GIVEN INSTRUCTION 1: In the notes on Close-Up, rewrite the paragraph beginning "Close-Up followed" as a brief bulleted list that keeps its main facts.
GIVEN INSTRUCTION 2: Please copy out the stretch of the listing from its start through the line containing "family: Anatidae", with both ends included.

SOURCE:
>> BEGIN
These Notes on Abbas Kiarostami's Close-Up were written by Hamidreza Nassiri, a Teaching Assistant and Ph.D candidate in UW Madison's Communication Arts Department. The UW Cinematheque will present a 35mm print of Close-Up on Thursday, July 17, at 7 p.m. in the Chazen Museum of Art.
Abbas Kiarostami is one of the most acclaimed filmmakers of the last two decades, one who represents “the highest level of artistry in cinema” according to Martin Scorsese. His initial studies were in painting at the University of Tehran, later embarking upon filmmaking in the 1970s and 80s at Kanoon, an institute in Tehran that played an important role in forming young filmmakers during this period. Kiarostami first became known to international audiences with the film Where Is the Friend’s Home? (1987), which won the Bronze Leopard at the Locarno film festival. In 1997 he won the Cannes Palme d’Or for Taste of Cherry (1997). Kiarostami has made films in so many different fields and styles that David Bordwell has acknowledged him as the filmmaker with the “widest octave range” he has ever known. The most well-known Iranian director in the world, Kiarostami has influenced such filmmakers as Michael Haneke, Nuri Bilge Ceylan, Aki Kaurismaki, and Ramin Bahrani.
Close-Up followed Where Is the Friend’s Home? and Homework (1989). Prior to its production, Kiarostami was already in pre-production for Pocket Money when he read a piece of news about a man who impersonated the famous Iranian director, Mohsen Makhmalbaf, in order to take advantage of a middle-class family. Kiarostami thus decided to postpone Pocket Money, and Kiarostami and his crew began shooting Close-Up shortly thereafter.
The news of this impersonator, Hossain Sabzian, was published in Soroush magazine and the film itself begins with a sequence where a Soroush reporter, Hassan Farazmand, accompanies a soldier and a taxi driver to arrest Sabzian. Following a non-chronological narrative structure, Close-Up also depicts Kiarostami’s efforts to make a film about him and Sabzian’s trial. Flashbacks of what happened to Sabzian and the Ahankhahs are interspersed between the courtroom scenes. Finally, the film ends with Sabzian’s release from prison, and his encounter with the real Makhmalbaf. This structure is a departure from the chronological order of the film’s first edit. As Godfrey Cheshire elucidates, the projectionist at a festival in Munich made a mistake and showed the reels in the wrong order. Kiarostami for his part liked this new version of the film, compelling him to re-edit the film to its current iteration.
>> END
[Records from a data collection]
>> BEGIN
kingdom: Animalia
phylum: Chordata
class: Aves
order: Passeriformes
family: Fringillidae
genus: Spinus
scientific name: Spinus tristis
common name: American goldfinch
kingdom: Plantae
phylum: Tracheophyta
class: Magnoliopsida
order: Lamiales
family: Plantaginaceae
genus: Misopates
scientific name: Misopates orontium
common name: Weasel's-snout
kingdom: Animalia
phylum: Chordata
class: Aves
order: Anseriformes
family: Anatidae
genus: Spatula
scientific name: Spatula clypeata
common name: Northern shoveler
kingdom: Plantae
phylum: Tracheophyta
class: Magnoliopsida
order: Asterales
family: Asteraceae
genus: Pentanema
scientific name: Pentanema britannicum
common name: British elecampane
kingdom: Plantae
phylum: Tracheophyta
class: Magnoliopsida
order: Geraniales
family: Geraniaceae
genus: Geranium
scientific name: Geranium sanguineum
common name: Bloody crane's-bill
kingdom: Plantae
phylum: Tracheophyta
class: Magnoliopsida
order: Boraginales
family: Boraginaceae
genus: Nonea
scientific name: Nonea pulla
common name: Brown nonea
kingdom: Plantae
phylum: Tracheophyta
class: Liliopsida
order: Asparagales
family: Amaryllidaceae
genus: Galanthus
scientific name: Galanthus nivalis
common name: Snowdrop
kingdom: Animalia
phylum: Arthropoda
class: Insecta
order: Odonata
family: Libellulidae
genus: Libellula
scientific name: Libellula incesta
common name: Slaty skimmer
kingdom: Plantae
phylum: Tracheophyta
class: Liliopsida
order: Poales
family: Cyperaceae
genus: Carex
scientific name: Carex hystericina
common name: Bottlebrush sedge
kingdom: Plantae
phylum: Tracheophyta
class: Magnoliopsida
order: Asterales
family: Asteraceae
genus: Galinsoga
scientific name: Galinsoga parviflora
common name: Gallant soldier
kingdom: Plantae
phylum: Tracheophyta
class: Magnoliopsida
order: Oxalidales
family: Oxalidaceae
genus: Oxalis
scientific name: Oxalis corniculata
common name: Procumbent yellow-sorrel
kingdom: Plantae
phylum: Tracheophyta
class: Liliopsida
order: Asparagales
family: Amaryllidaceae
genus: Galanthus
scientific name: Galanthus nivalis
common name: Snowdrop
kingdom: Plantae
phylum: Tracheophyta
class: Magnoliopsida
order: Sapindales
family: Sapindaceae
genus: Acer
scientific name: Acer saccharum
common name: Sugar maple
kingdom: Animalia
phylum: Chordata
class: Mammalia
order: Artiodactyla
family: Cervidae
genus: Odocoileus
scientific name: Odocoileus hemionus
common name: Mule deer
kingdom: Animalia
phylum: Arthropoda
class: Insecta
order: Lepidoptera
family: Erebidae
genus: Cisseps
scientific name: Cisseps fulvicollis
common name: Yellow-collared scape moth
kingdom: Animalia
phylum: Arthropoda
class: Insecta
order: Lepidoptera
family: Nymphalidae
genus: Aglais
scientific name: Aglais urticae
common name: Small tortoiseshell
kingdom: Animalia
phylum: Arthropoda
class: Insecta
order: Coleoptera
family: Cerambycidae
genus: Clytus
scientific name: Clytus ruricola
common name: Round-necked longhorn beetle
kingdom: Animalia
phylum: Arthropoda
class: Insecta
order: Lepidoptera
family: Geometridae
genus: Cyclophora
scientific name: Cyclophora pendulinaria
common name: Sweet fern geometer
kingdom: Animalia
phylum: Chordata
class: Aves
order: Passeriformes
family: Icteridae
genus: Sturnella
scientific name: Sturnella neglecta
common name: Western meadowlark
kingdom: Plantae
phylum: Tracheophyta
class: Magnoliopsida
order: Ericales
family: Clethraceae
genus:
>> END
WRITTEN REPLY 1:
- Close-Up came after Where Is the Friend's Home? and Homework (1989).
- Kiarostami was in pre-production for Pocket Money when he read a news item about a man who had impersonated the famous Iranian director Mohsen Makhmalbaf to take advantage of a middle-class family.
- He postponed Pocket Money.
- He and his crew began shooting Close-Up shortly afterward.

WRITTEN REPLY 2:
kingdom: Animalia
phylum: Chordata
class: Aves
order: Passeriformes
family: Fringillidae
genus: Spinus
scientific name: Spinus tristis
common name: American goldfinch
kingdom: Plantae
phylum: Tracheophyta
class: Magnoliopsida
order: Lamiales
family: Plantaginaceae
genus: Misopates
scientific name: Misopates orontium
common name: Weasel's-snout
kingdom: Animalia
phylum: Chordata
class: Aves
order: Anseriformes
family: Anatidae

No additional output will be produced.